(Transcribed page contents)
:::

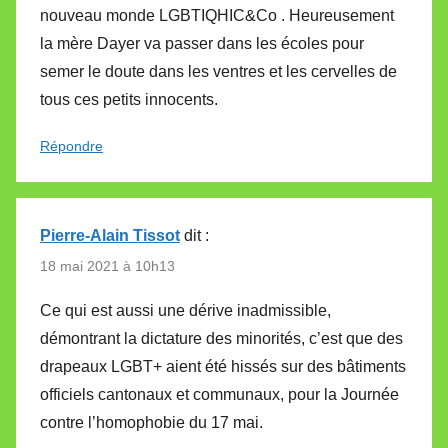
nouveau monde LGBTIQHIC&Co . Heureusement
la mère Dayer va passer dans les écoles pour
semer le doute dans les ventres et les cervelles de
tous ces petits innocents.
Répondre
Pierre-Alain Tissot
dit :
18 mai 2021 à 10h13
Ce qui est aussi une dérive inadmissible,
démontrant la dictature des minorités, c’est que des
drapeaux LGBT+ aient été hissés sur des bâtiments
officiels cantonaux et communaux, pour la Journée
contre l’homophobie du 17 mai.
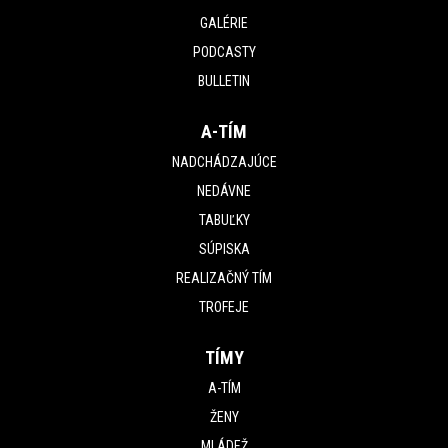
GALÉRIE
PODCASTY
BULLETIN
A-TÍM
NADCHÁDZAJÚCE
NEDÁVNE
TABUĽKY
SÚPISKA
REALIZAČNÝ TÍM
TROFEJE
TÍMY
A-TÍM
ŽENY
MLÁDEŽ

:::

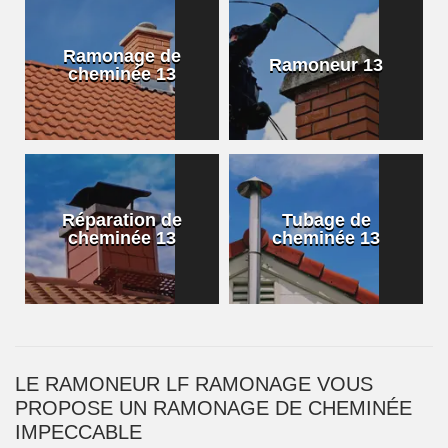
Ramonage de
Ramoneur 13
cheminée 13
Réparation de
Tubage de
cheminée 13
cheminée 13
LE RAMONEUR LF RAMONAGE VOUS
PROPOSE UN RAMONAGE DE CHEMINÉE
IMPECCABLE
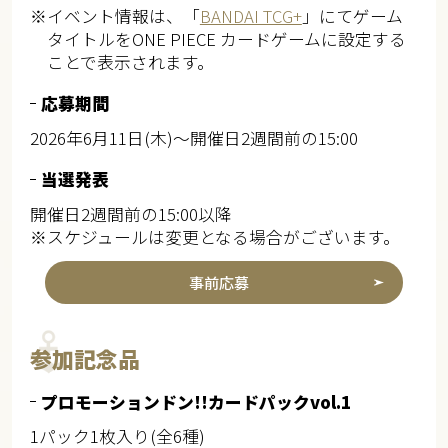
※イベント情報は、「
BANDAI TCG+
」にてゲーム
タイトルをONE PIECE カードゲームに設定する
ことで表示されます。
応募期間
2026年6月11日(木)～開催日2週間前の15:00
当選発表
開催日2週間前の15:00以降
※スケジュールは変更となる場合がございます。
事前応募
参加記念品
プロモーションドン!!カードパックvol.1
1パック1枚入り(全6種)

:::

Brief: Could you work out how many lines of the data above contain the word "dans"? Give only the number.

Output below: 2